A Lei nº 11.705/2008, popularmente conhecida como Lei Seca, representa um marco no ordenamento jurídico brasileiro no combate à condução de veículos sob a influência de álcool ou substâncias psicoativas. Com o objetivo de reduzir acidentes de trânsito e promover a segurança viária, a legislação adotou uma postura rigorosa, estabelecendo tolerância zero para a presença de álcool no organismo do condutor e impondo penalidades severas, como multas, suspensão da habilitação e até prisão em casos mais graves. No entanto, em um sistema jurídico que busca equilibrar a repressão penal com medidas despenalizadoras, é relevante analisar a aplicação da Lei Seca à luz do Acordo de Não Persecução Penal, introduzido no sistema processual penal brasileiro pelo art. 28-A do Código de Processo Penal (CPP), por meio da Lei nº 13.964/2019, o chamado Pacote Anticrime.
A Rigidez da Lei Seca e seus Efeitos Práticos
A Lei Seca, ao alterar o Código de Trânsito Brasileiro (CTB), trouxe consigo um regime de tolerância praticamente nula para a condução sob efeito de álcool. Conforme dispõe o art. 165 do CTB, a infração administrativa é configurada com qualquer concentração de álcool por litro de sangue ou ar alveolar, sendo excetuando-se apenas margens técnicas de erro dos equipamentos de medição, passível de 0,04 mg/L. Já o art. 306 do CTB tipifica o crime de dirigir sob a influência de álcool ou substâncias psicoativas, com penas de detenção de seis meses a três anos, multa e suspensão do direito de dirigir.
Apesar de seu caráter repressivo, a Lei Seca tem sido eficaz na redução de acidentes de trânsito relacionados ao consumo de álcool. Contudo, sua aplicação rigorosa, especialmente em casos de baixa concentração alcoólica ou de condutores sem antecedentes criminais, tem levantado questionamentos sobre a necessidade de medidas alternativas que promovam a despenalização e a ressocialização, sem abrir mão da segurança viária.
O Acordo de Não Persecução Penal como Instrumento Despenalizador
O art. 28-A do CPP, introduzido pelo Pacote Anticrime, trouxe ao sistema processual penal brasileiro a figura do Acordo de Não Persecução Penal (ANPP).
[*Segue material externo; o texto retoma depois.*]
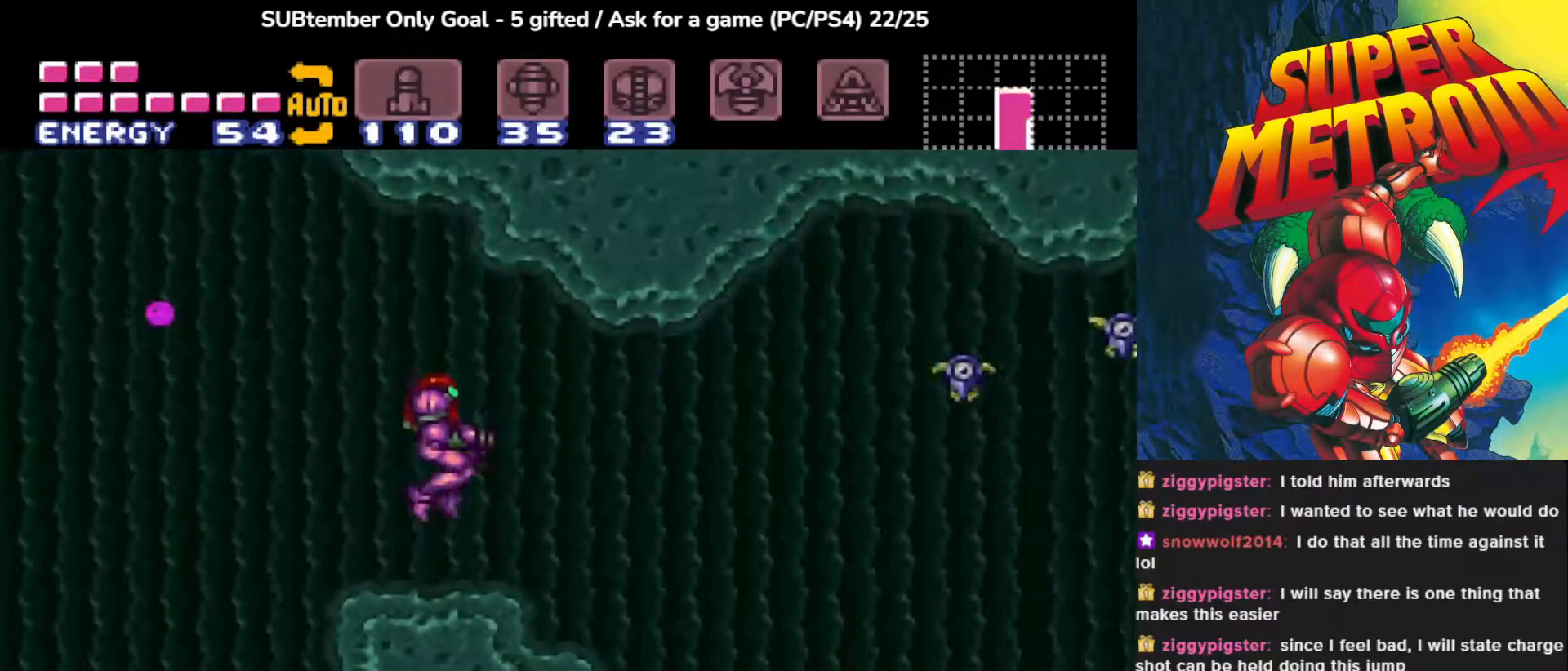
{"buttons": [], "events": [[50, "SQUARE", "up"], [150, "SQUARE", "down"], [250, "SQUARE", "up"], [350, "SQUARE", "down"], [450, "SQUARE", "up"]]}
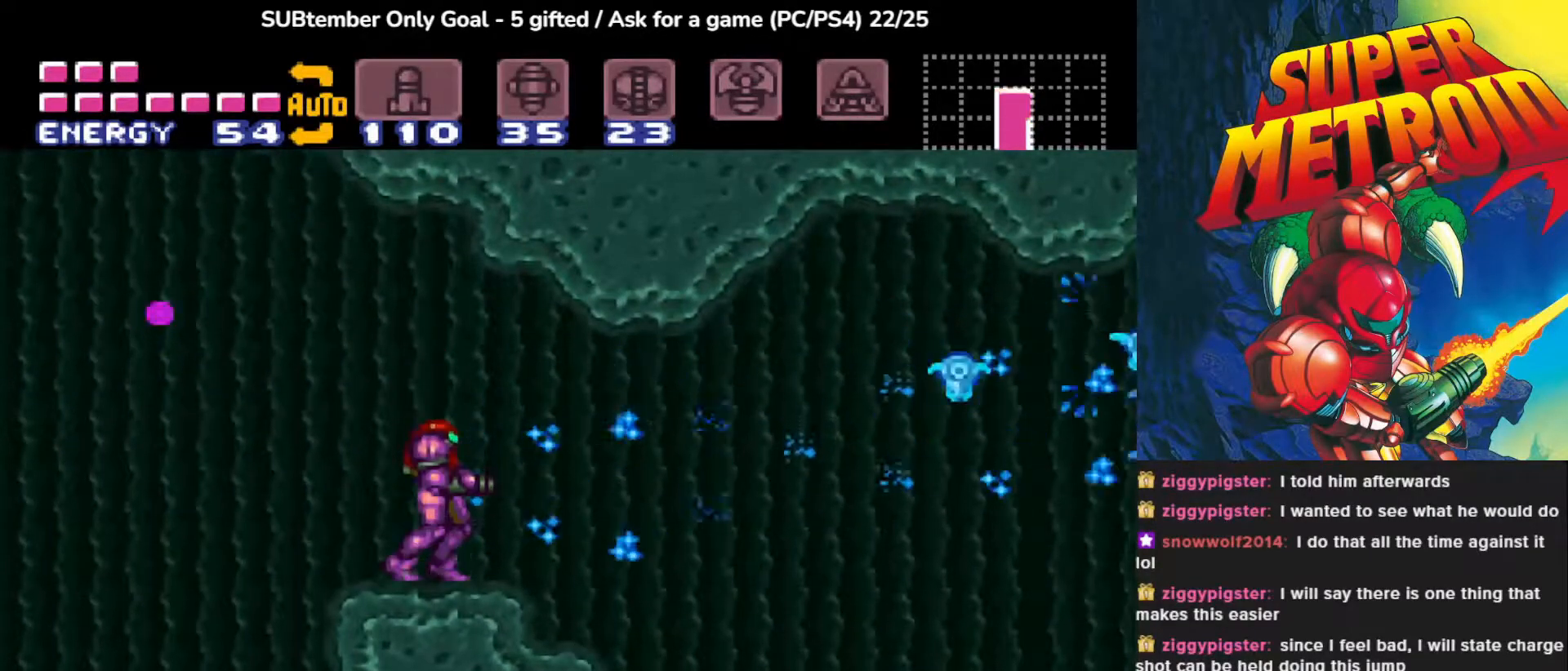
{"buttons": ["SQUARE"], "events": [[17, "DPAD_RIGHT", "down"], [50, "SQUARE", "down"], [117, "DPAD_RIGHT", "up"], [150, "SQUARE", "up"], [250, "SQUARE", "down"], [367, "SQUARE", "up"], [467, "SQUARE", "down"]]}
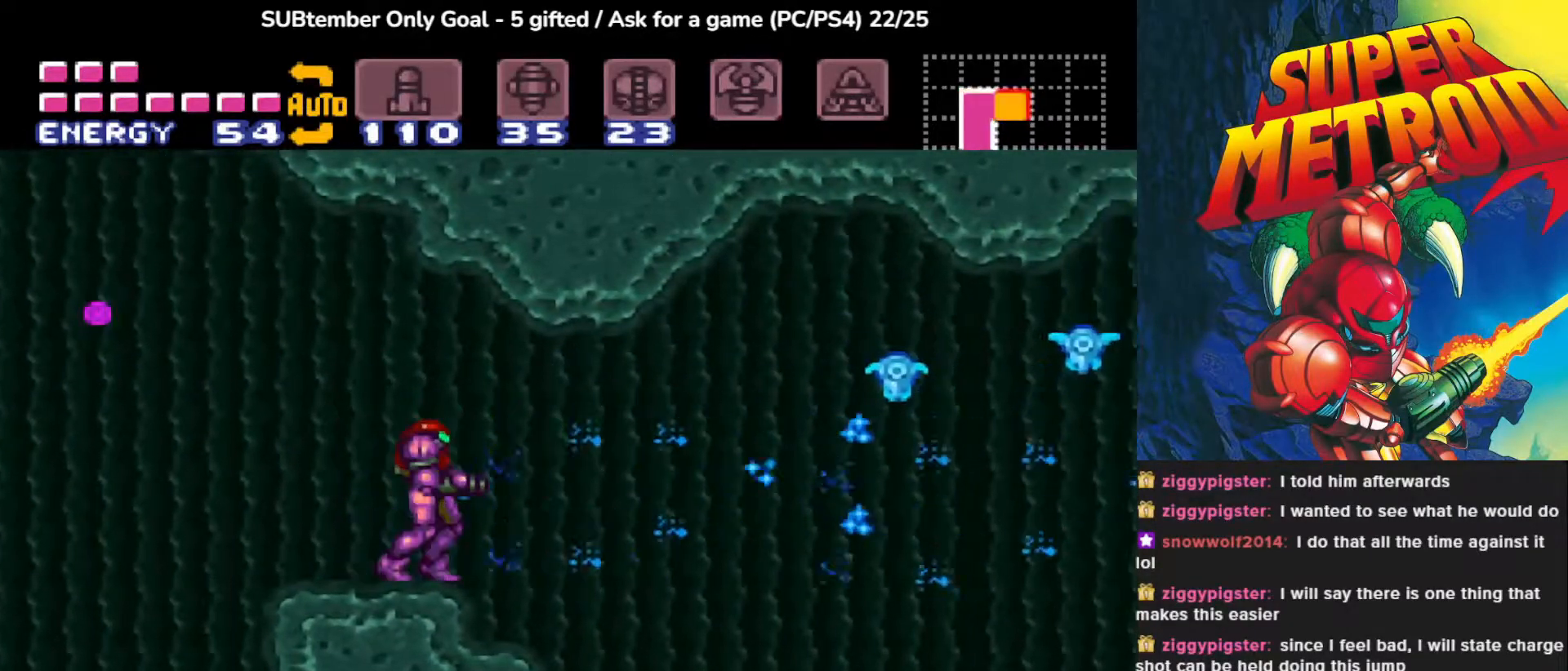
{"buttons": [], "events": [[50, "SQUARE", "up"], [167, "SQUARE", "down"], [267, "SQUARE", "up"]]}
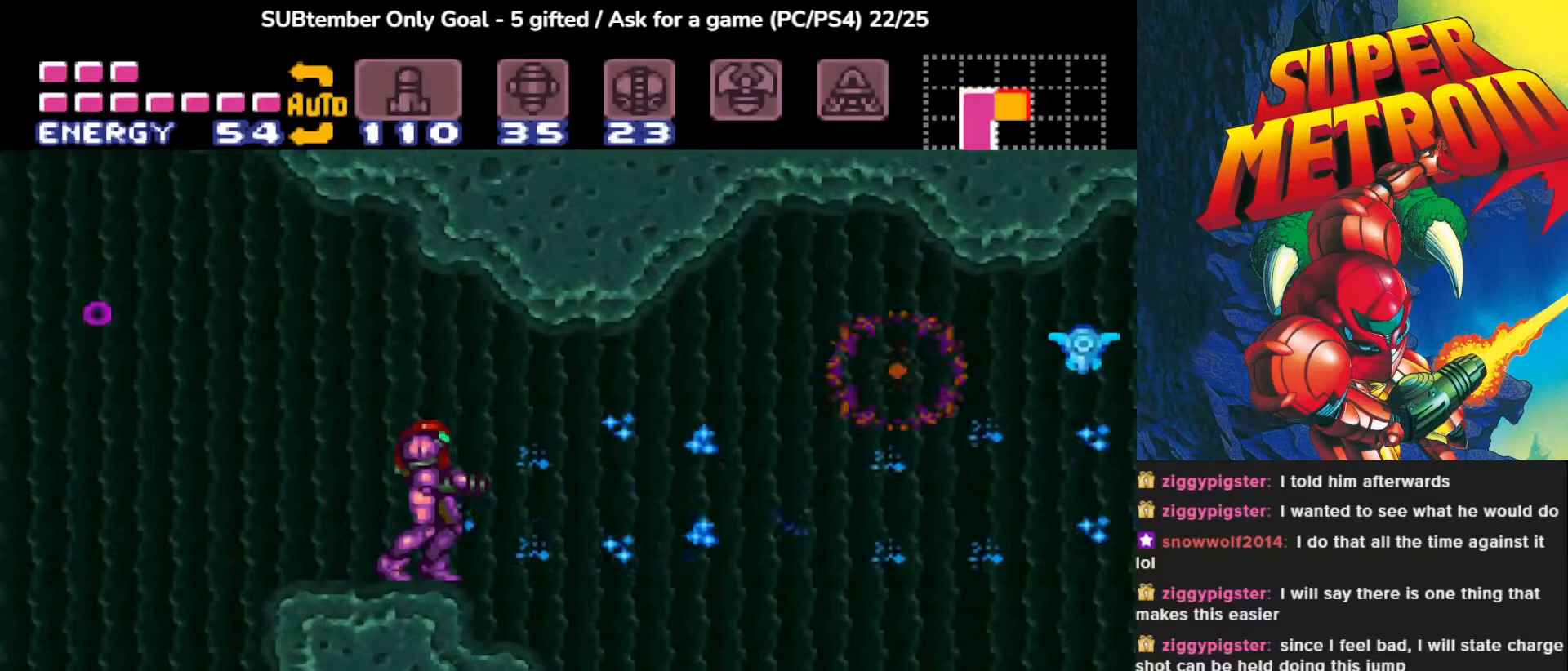
{"buttons": [], "events": []}
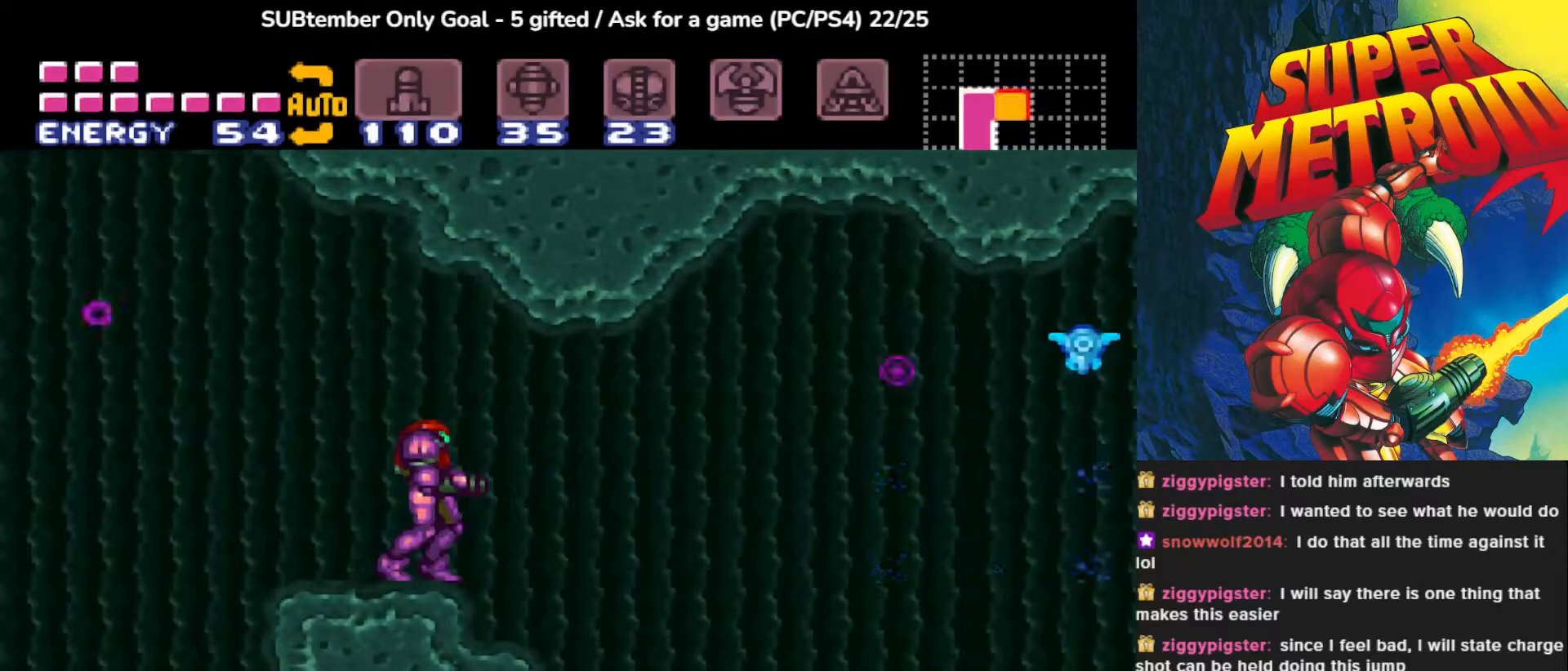
{"buttons": [], "events": []}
Esse instituto permite que o Ministério Público, em casos de crimes com pena máxima não superior a quatro anos, ofereça ao acusado a possibilidade de cumprir condições específicas, como reparação do dano, prestação de serviços à comunidade ou participação em programas educativos, em troca do não oferecimento da denúncia de ação penal. Trata-se de um mecanismo que visa descongestionar o sistema judiciário e promover soluções consensuais, priorizando a reparação do dano e a prevenção de novos delitos.
No contexto da Lei Seca, o ANPP pode ser aplicado em casos de condutores que, embora tenham cometido o crime previsto no art. 306 do CTB, apresentam baixo potencial ofensivo e não representam risco significativo à sociedade. Por exemplo, um motorista que dirige com uma concentração alcoólica ligeiramente acima do limite permitido, sem histórico de reincidência e sem causar acidentes ou danos a terceiros, poderia se beneficiar do acordo, desde que cumprisse as condições estabelecidas pelo Ministério Público, como a participação em programas de conscientização sobre os perigos da direção sob efeito de álcool.
Comparação entre a Rigidez da Lei Seca e a Flexibilidade do ANPP
Enquanto a Lei Seca adota uma postura intransigente, visando coibir de forma absoluta a condução sob efeito de álcool, o ANPP introduz um elemento de flexibilidade no sistema penal, permitindo que casos de menor gravidade sejam resolvidos de forma mais célere e menos onerosa para o Estado e para o acusado. Essa dualidade reflete a tensão entre dois princípios fundamentais do Direito Penal moderno: a prevenção geral (que busca dissuadir a prática de crimes por meio da punição exemplar) e a prevenção especial (que visa à ressocialização do infrator e à redução da reincidência).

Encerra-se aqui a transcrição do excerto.